PROBLEM TO SOLVE >>
Starting at the line that contains "locality: Tuamotu. Niau." and ending at the line that contains "country: Guadeloupe", rewrite those lines of the listing with "collectors" changed to "collected by" and everything else left as it is.

DATA RECORDS >>
## Start

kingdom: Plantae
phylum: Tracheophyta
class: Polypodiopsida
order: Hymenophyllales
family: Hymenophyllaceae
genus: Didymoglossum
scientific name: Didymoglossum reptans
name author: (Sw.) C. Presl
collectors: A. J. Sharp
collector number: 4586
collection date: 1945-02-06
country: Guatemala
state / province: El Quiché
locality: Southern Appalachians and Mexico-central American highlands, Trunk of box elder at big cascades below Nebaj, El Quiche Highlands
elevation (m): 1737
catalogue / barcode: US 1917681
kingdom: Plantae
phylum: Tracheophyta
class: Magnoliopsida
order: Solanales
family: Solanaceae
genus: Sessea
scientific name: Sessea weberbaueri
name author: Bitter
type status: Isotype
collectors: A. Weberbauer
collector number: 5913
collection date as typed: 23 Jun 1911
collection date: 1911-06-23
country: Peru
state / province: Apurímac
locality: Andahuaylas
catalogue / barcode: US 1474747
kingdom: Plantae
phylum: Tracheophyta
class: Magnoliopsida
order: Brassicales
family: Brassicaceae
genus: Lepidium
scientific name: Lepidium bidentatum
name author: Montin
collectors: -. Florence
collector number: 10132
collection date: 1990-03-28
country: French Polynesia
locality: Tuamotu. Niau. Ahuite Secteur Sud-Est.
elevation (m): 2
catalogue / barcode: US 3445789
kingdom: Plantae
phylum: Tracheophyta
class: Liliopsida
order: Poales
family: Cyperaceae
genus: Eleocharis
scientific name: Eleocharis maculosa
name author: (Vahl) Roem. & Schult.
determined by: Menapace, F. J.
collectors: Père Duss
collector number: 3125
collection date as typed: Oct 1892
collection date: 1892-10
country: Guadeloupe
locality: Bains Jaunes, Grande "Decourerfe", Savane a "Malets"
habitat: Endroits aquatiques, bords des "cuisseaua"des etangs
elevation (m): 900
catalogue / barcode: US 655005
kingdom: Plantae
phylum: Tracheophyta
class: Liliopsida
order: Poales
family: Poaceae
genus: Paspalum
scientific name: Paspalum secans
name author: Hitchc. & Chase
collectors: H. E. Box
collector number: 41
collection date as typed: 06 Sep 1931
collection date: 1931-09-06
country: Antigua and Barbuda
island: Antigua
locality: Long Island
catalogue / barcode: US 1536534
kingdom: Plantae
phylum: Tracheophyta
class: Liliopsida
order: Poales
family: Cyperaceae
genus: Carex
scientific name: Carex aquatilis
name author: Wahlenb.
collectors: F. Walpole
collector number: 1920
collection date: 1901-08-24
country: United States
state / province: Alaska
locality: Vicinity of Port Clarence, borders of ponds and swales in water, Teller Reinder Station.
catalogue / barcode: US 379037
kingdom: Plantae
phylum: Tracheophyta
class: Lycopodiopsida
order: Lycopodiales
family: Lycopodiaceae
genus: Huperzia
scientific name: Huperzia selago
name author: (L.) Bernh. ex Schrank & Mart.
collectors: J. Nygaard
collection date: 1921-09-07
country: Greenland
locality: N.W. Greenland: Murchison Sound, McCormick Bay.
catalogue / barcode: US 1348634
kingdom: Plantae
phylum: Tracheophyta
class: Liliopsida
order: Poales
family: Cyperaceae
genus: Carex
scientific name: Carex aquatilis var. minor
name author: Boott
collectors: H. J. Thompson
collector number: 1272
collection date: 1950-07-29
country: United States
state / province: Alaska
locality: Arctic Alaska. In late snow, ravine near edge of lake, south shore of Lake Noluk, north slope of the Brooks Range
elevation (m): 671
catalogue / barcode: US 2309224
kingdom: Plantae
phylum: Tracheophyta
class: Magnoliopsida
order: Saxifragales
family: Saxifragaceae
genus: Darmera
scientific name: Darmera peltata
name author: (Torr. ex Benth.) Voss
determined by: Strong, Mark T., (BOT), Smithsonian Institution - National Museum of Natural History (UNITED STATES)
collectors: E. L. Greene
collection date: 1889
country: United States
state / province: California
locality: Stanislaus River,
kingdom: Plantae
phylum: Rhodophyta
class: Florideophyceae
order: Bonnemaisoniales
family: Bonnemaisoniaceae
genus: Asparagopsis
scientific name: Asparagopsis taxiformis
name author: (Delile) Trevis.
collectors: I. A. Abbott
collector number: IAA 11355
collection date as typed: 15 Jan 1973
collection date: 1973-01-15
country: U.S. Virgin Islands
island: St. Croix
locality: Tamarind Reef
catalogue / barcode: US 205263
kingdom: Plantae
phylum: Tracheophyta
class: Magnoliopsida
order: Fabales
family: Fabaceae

## End

WRITTEN ANSWER >>
locality: Tuamotu. Niau. Ahuite Secteur Sud-Est.
elevation (m): 2
catalogue / barcode: US 3445789
kingdom: Plantae
phylum: Tracheophyta
class: Liliopsida
order: Poales
family: Cyperaceae
genus: Eleocharis
scientific name: Eleocharis maculosa
name author: (Vahl) Roem. & Schult.
determined by: Menapace, F. J.
collected by: Père Duss
collector number: 3125
collection date as typed: Oct 1892
collection date: 1892-10
country: Guadeloupe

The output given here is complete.